Dealing in corporate bonds isn’t always smooth sailing, but corporations have means to provide investors with a life jacket in the form of a sinking fund.
In personal finance, a sinking fund (or a reserved fund) is a budget category set up to fund a planned future purchase. This could be anything from a new drum kit to a trip to Mexico. In corporate finance, companies use sinking funds to pay off bonds.
What is a sinking fund?
A sinking fund is a fund that a company makes periodic payments to in order to pay off debt capital. The fund could be in the form of preferred stock, cash, or other bonds, but the money will always go toward fulfilling the par value of the bond at its maturity date.
Sinking fund definition:
A sinking fund is a sum of money, formed by periodic payments, used for paying back a debt or saving for a future expense.
Key terms to know:
- Sinking fund provision: a clause written into the fine print stating that there will be a sinking fund associated with the bond
- Bond serial number: a unique number used to identify a bond
- Custodial account: an external account, managed by a trustee, in which companies deposit sinking bond funds
- Default risk: the probability that the bond issuer will not be able to pay off their investors
- Par value: the original price of a bond
- Sinking fund call: an opportunity for a company to buy back some of its bonds
How do sinking funds work?
In order to set up a sinking fund, a company must first create a custodial account, managed by a trustee. It will use this account to periodically set money aside toward paying off its debts.

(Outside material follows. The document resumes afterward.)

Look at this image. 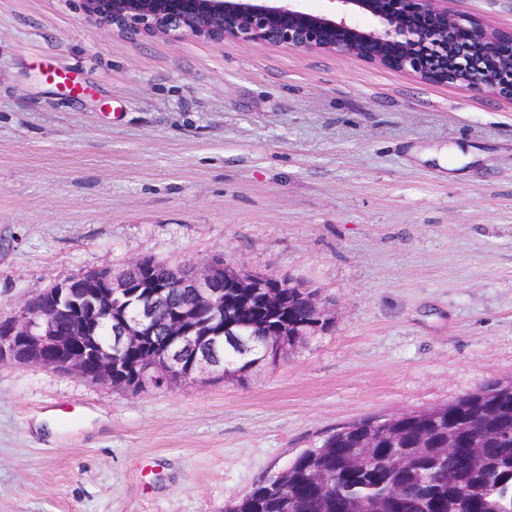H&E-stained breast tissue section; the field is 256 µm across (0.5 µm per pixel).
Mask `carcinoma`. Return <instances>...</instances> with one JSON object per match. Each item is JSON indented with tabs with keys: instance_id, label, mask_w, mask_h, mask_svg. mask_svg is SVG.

When it comes to bonds, a sinking fund provision will be written into the small print bond itself. Typically, this provision states that the bond issuer promises to pay back a certain amount into the sinking fund annually, and when these payments will begin.

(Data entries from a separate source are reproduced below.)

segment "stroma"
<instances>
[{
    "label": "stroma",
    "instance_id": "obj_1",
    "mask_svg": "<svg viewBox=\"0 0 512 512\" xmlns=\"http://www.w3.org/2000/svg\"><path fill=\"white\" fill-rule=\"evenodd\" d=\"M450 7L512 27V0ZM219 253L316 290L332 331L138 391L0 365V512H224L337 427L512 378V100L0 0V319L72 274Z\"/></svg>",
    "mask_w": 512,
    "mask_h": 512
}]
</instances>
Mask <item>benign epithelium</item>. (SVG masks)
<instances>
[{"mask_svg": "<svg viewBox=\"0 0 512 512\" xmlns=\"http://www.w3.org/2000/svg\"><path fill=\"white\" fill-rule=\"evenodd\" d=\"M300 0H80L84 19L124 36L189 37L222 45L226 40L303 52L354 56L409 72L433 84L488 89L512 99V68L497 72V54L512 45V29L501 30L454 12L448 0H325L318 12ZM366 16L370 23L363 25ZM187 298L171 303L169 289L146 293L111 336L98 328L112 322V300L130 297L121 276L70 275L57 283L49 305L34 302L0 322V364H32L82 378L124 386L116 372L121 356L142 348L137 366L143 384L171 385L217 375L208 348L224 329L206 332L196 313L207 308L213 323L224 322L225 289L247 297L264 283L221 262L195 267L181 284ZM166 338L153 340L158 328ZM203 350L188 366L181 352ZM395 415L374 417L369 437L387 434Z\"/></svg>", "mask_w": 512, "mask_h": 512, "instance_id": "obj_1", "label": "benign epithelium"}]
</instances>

What does a sinking fund do for the company?
Sinking funds put companies at an advantage in that they improve their creditworthiness, allowing them to pay investors at a lower interest rate. A company with bond sinking funds is more appealing to lend money to because there is less default risk, or chance that it will not be able to pay off investors. Sinking funds can make a company more trustworthy and their bonds more secure.
On the flip side, sinking funds may also disadvantage companies that could make better use of that money elsewhere. Putting money into sinking funds means it can’t be used to fund growth, making company stock less appealing to investors.
What does a sinking fund do for the lender?
As was mentioned above, sinking funds lower bonds’ default risk. This is a benefit for lenders–they can be assured that the company is putting money toward paying off their investment. The value of the bond may also go up, giving the lender the option to sell the bond at a price higher than par value, or the original amount they paid.
There is a risk, however, that they may have to sell their bond back to the company before its maturity date, therefore ceasing to gain interest. This comes into play when a call feature is written into the sinking fund provision. The call feature allows the company to buy back a certain amount of the bonds it has issued at random, using a lottery system to choose random bond serial numbers to identify which ones to buy back. Unlucky investors whose bonds are chosen through this system must sell their bonds back to the company at either par value or the current market price, whichever is lower.
Still lost at sea?
Even if your vessel is in ship shape, there’s always a risk of something going amiss. Sinking funds make investing in bonds more of a safe bet, however, much like a ship setting sail, no matter the precautions you’ve taken there’s always a chance of a storm in the skies or a hidden iceberg in the deep. Companies must carefully consider whether to include sinking fund provisions in their bonds, and investors must consider whether bonds with sinking funds are right for them.